Наша контора тогда размещалась на втором этаже деревянного барака. Весь первый этаж занимала милиция. И это в 90е годы в таком большом индустриальном городе-гиганте! Кабинет Тиунов никогда не закрывал и разговаривал всегда громко. Его допросы были слышны даже в других кабинетах.

- Да, ладно. Не верю. Да ты сама ему дала!

После таких бесед потерпевшие по изнасилованию, как правило, забирали свои заявления.
Меня он тоже наставлял.

- Не х… по куньим делам лишний раз дела возбуждать. Бабы - очень ненадежный народ.

Наш прокурор тоже громко разговаривал и любил иной раз в порядке разгрузки что-нибудь спросить у Тиунова с подковыркой. Двери у него в кабинете часто открыты были. Как-то правил он мой текст обвинения, устал; подмигнул мне и кричит в двери с хитрой улыбкой:

- Валерий Иванович, дорогой, подскажи, пожалуйста, чем изнасилование от развратных действий отличается?

В ответ слышится бас, как у протодьякона:

- Ну, ты чё, Леня, забыл что ли? Изнасилование – это когда, как обычно, но без согласия. А вот когда в жопу, то это разврат даже по согласию!

Потом оба хохочут на весь коридор. В канцелярии две девчонки молодые улыбаются. Привыкли уже.

При направлении  первого дела в суд прокурор отправил меня к Валерию Ивановичу для проверки. Я показания свидетелей и потерпевших записывал, так, как нас учили преподаватели в институте, то есть почти дословно. У меня всего один эпизод был. В одном из протоколов свидетеля было записано: «Я также слышала от многих девчонок, что он (обвиняемый) не только ее изнасиловал, но и других с нашего общежития». Прочитав эту фразу, Тиунов страшно рассердился.
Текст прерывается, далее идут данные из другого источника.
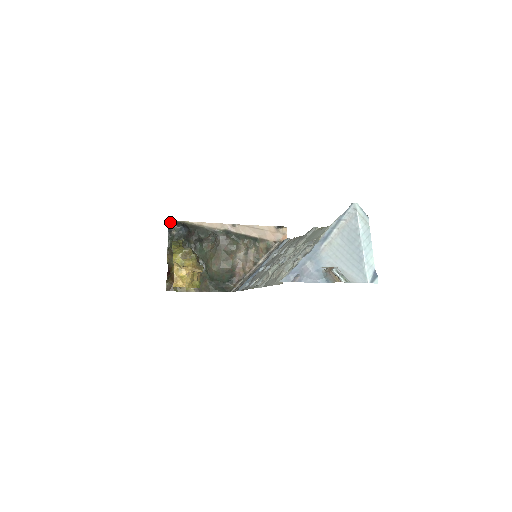
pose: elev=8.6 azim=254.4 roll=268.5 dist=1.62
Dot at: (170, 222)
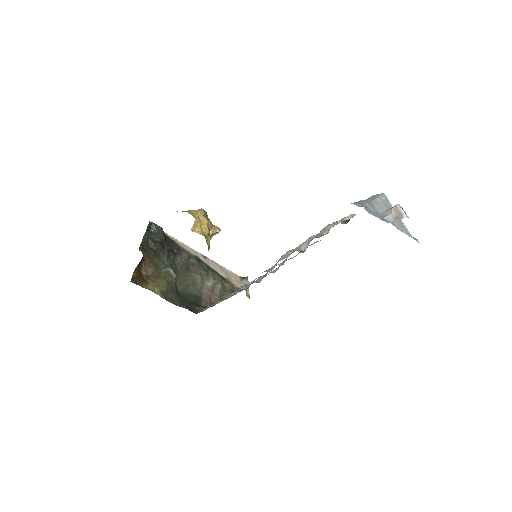
Dot at: (149, 221)
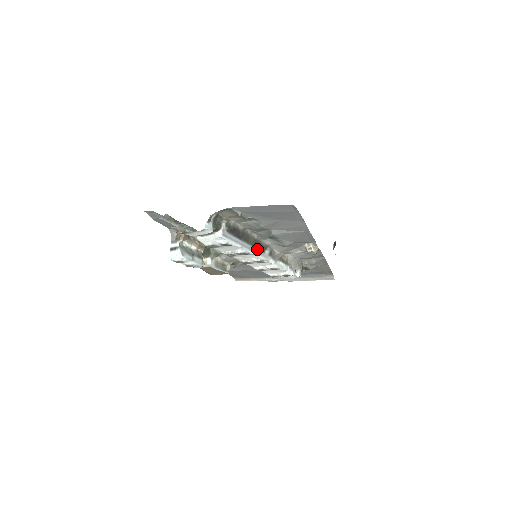
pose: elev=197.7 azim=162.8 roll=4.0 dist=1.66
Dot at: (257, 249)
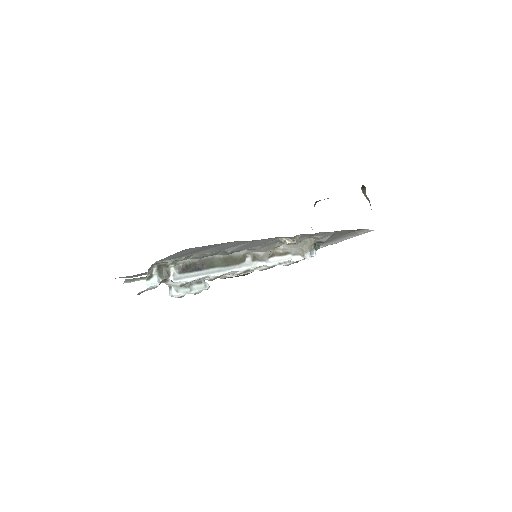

- А вот это ты на х-я записал? Это же «дослед» верный. Ты  после этой записи должен всех опросить на кого она укажет и если они подтвердят изнасилование, то всех потерпевшими признать и новые обвинения предъявить. Это же работы еще на два месяца как минимум, а у тебя сроки вышли! И чему вас там блять учат.. После этих слов он вырвал протокол из дела, бросил в урну и сказал:

- Вот эту манду ты в суд не вызывай. У тебя и без нее доказательств хватает. А на будущее запомни: «Следователь - не писарь. Думай, что записываешь. Прокурору тоже ничего не говори».

Нас, следователей, всего было трое на район. Третьим была Аршинская Эмилия Алексеевна.  Она часто отпрашивалась с работы из-за внука. Вся нагрузка падала на Тиунова. Все выезды на места происшествий осуществлял он. Как раз весна была, таял снег, и я впервые узнал новое значение слова «подснежники».
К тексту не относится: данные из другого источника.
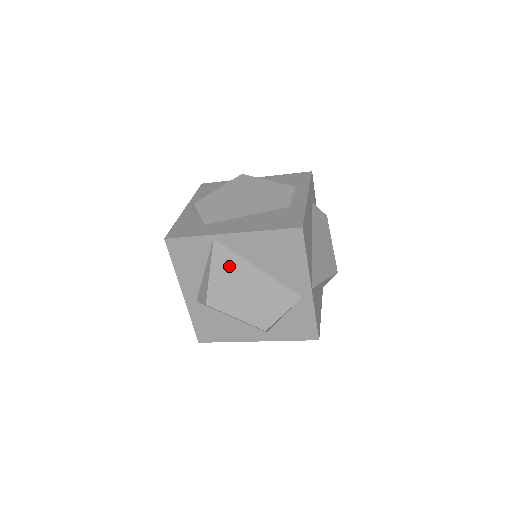
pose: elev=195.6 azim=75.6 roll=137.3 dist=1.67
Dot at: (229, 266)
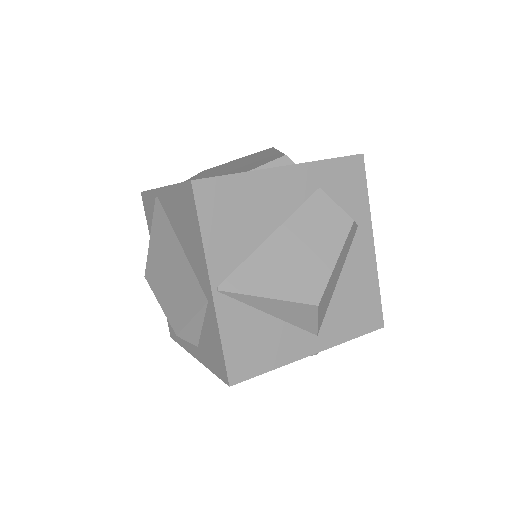
Dot at: (162, 232)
Один раз был выезд по факту обнаружения только, что родившегося ребенка. Там пограничная ситуация была: то ли новорожденный был мамой придушен, то ли плод прерванный. Ситуация необычная и прежде чем возбуждать дело по убийству нужно было назначать экспертизу. В уголовном кодексе написано: убийство человека. А тут непонятно что. В квартире к приезду Тиунова уже находились и начальник райотдела и прокурор и все были в растерянности. Валерий Иванович посмотрел на это нечто, взял в руки и спустил в унитаз.

- Что вы тут консилиум развели, нет тут никакого убийства. Все свободны!

Он очень рационально думал и всегда шел к цели по кратчайшей прямой. Годы многолетней работы вытравили в нем все сентиментальное, но я его не осуждаю.

Правя мои обвинения, учил:

- Ну что ты опять написал. Это кого он взял за руку? Не взял, а схватил! Чувствуешь разницу? Вот опять ты пишешь: повалил на кровать. Не повалил, а бросил! Ты что ебио мать тут сопли разводишь?

Или его коронная фраза: «ранее отбыв наказание в местах лишения свободы, правильных выводов для себя не сделал и вновь совершил тяжкое преступление».

В кабинете Тиунова с обратной стороны дверей в полный рост была кнопками приколота репродукция художника Пластова «Весна. В бане», где голая молодая женщина одевает ребенка. На многократные просьбы прокурора:

-  Валерий Иванович, дорогой, убери ты эту голую девку куда подальше. Ну, ей богу перед людьми неудобно.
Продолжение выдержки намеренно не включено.